Invalid dates on a "_date" ending field will crash the indexing #267

tobes · 2013-03-11T13:48:44Z

This commit 783cf82 introduced a new dynamic field on the Solr schema to index automatically as dates every field ending in "_date". Unfortunately Solr is quite picky in terms of its format and will return an error even with values like "2012-01-02"

SearchIndexError: HTTP code=400, reason=Invalid Date String:'2012-01-02'

There needs to be a check before indexing and format the date to a suitable format for Solr.
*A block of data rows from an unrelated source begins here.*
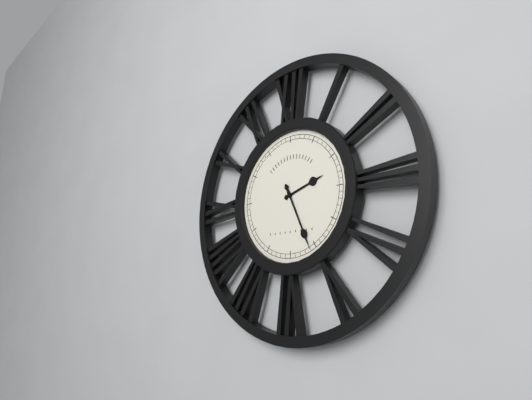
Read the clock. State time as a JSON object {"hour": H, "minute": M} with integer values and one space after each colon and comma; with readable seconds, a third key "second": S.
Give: {"hour": 2, "minute": 26}
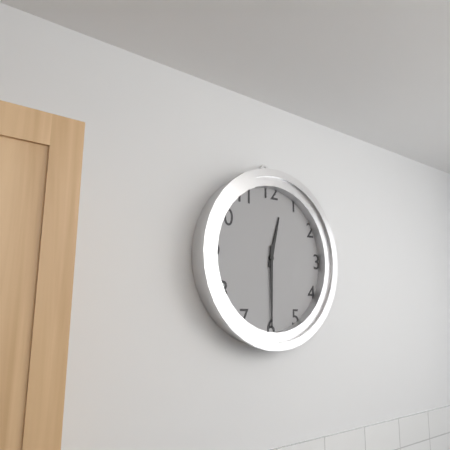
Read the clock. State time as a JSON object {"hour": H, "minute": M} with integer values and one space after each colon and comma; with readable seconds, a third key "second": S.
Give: {"hour": 12, "minute": 30}
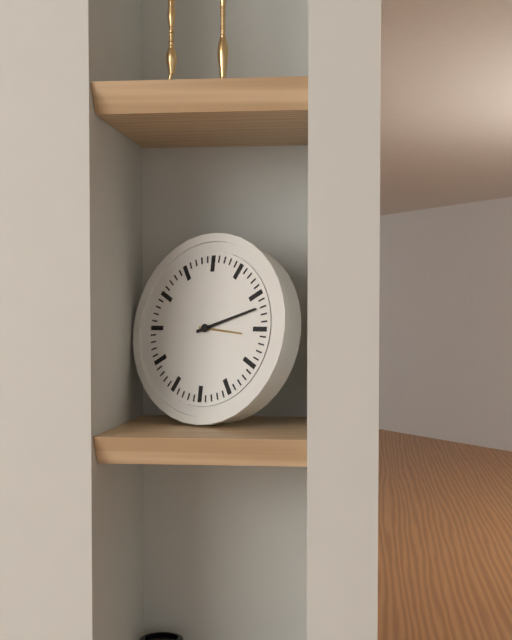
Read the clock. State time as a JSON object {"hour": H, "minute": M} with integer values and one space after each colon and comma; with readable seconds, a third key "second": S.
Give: {"hour": 3, "minute": 12}
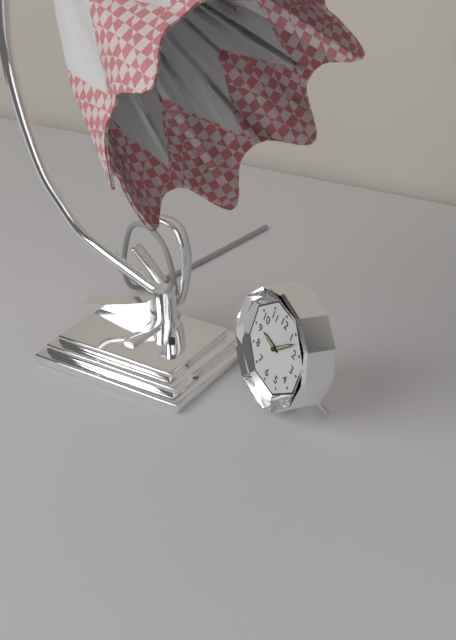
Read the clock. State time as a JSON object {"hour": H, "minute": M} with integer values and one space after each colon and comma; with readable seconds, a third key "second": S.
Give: {"hour": 9, "minute": 7}
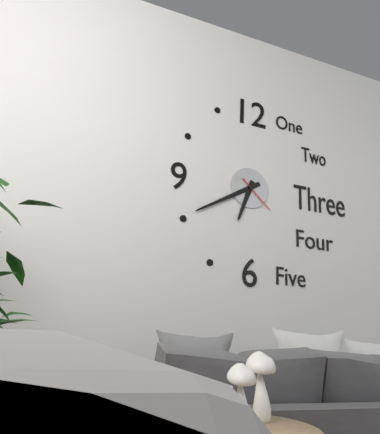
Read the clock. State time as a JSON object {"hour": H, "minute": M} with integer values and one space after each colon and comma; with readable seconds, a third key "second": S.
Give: {"hour": 6, "minute": 40}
It may be worth adding the dependency of dateutil for this.

tobes · 2013-02-20T11:57:44Z

diff --git a/ckan/lib/search/index.py b/ckan/lib/search/index.py
I've just been hit by this and had to create the following patch to fix things.

It is horrible on many levels.

I'd really like to only 'repair' the dict if solr throws an error as going through all the keys seems like wasting effort/time
also I think my None may still kill solr

It would be nice to get somewhere on this even if we just do not index the 'broken' record but currently the whole indexing breaks which is not so nice.
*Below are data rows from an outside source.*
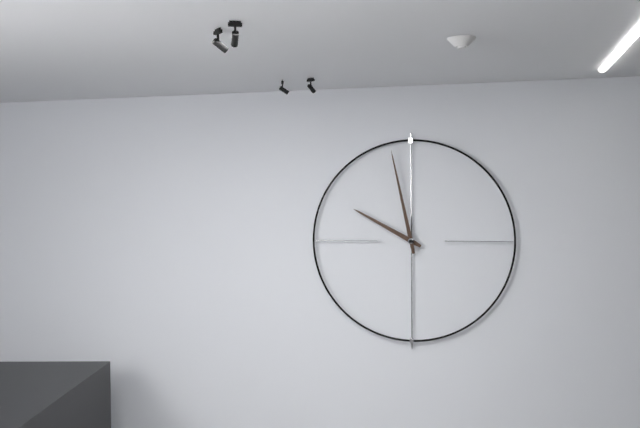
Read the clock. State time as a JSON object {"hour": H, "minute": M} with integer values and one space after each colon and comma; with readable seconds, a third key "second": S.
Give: {"hour": 9, "minute": 58}
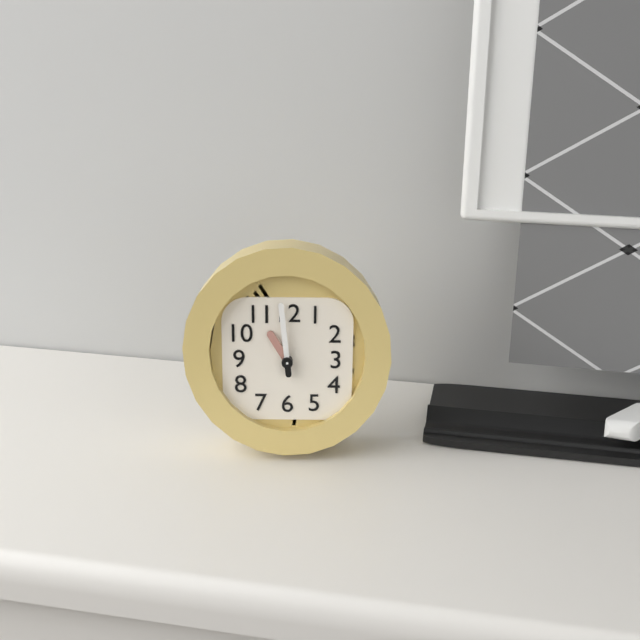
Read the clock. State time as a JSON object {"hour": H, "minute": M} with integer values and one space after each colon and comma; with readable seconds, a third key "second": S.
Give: {"hour": 10, "minute": 59}
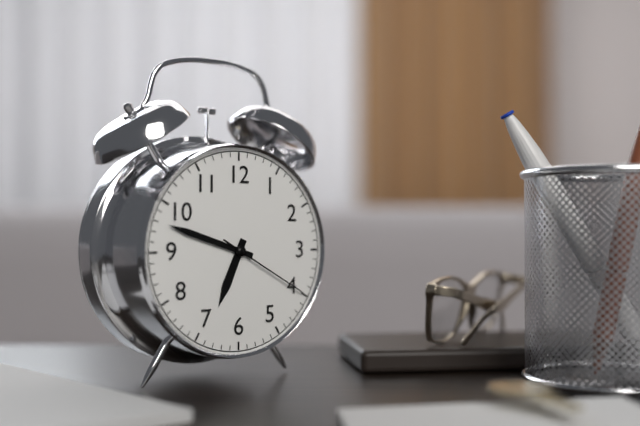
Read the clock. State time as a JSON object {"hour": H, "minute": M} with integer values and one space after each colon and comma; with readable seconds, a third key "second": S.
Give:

using dateutil seems sensible

diff --git a/ckan/lib/search/index.py b/ckan/lib/search/index.py
index 87b5606..98a00dc 100644
--- a/ckan/lib/search/index.py
+++ b/ckan/lib/search/index.py
@@ -6,6 +6,7 @@ import json

 import re

+from dateutil.parser import parse
 from pylons import config
 from paste.deploy.converters import asbool

@@ -227,6 +228,13 @@ class PackageSearchIndex(SearchIndex):

         assert pkg_dict, 'Plugin must return non empty package dict on index'

+        for key in pkg_dict:
+            if key.endswith('_date'):
+                try:
+                    pkg_dict[key] = parse(pkg_dict[key]).isoformat() + 'Z'
+                except ValueError:
+                    pkg_dict[key] = None
+
         # send to solr:
         try:
             conn = make_connection()

tobes · 2013-03-05T14:15:55Z

@amercader it would be good to make some progress on this.
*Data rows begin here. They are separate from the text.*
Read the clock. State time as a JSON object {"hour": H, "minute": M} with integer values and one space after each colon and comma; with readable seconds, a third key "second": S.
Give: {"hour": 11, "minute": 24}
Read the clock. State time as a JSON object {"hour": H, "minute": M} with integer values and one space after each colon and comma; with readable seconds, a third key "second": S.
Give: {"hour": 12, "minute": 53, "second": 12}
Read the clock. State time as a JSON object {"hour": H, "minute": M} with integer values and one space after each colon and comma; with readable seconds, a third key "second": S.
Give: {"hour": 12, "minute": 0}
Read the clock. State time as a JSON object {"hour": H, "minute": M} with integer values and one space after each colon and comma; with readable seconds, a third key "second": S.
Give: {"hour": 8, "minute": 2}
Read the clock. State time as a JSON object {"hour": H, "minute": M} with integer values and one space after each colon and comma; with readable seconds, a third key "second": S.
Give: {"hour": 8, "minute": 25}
I'd be happy to try fix this correctly ie only when solr chokes if you have no time

amercader · 2013-03-11T11:31:39Z

@tobes I'm un-assigning myself from this as I don't really have time now, if you can fix it at some point that would be great, I'm happy to review it.
I'm afraid walking through all the dict to see if there are _date fields is the safest option, because virtually all _date fields will fail on Solr, as it wants full iso dates with Z at the end.
Also if there are several _date fields, will we need to keep sending the dict to solr until all are fixed?
Note that we are already iterating the dict items on this line (195), so maybe it could be refactored to also check for _date fields:

pkg_dict = dict([(k.encode('ascii', 'ignore'), v) for (k, v) in pkg_dict.items()])

tobes · 2013-03-11T11:35:16Z

@amercader
thanks I'll look at your suggested fix point as that seems better than itterating twice

tobes · 2013-03-11T13:50:50Z

@amercader this is now done. Seems like it should be in 2.0

the owner_org -> organization change fixed an issue that affected me but will be being changed in a different branch not yet merged

domoritz · 2013-03-12T10:50:40Z

pip-requirements.txt

@@ -29,3 +29,4 @@ Jinja2==2.6
 fanstatic==0.12
 requests==1.1.0
 WebTest==1.4.3
+dateutils==0.6.5


Are you sure you want dateutils and not the plain python-dateutil>=1.5.0,<2.0.0?

what's the difference? All I want is parse()

As I understand it, dateutils is a library that uses python-dateutil. If you only want the parse, use python-dateutil

ok I'm lost here what would you do to make this how you want?

:-) Just replace the line 32 with python-dateutil>=1.5.0,<2.0.0. It will reduce the number of dependencies since only python-dateutil is required but not dateutils.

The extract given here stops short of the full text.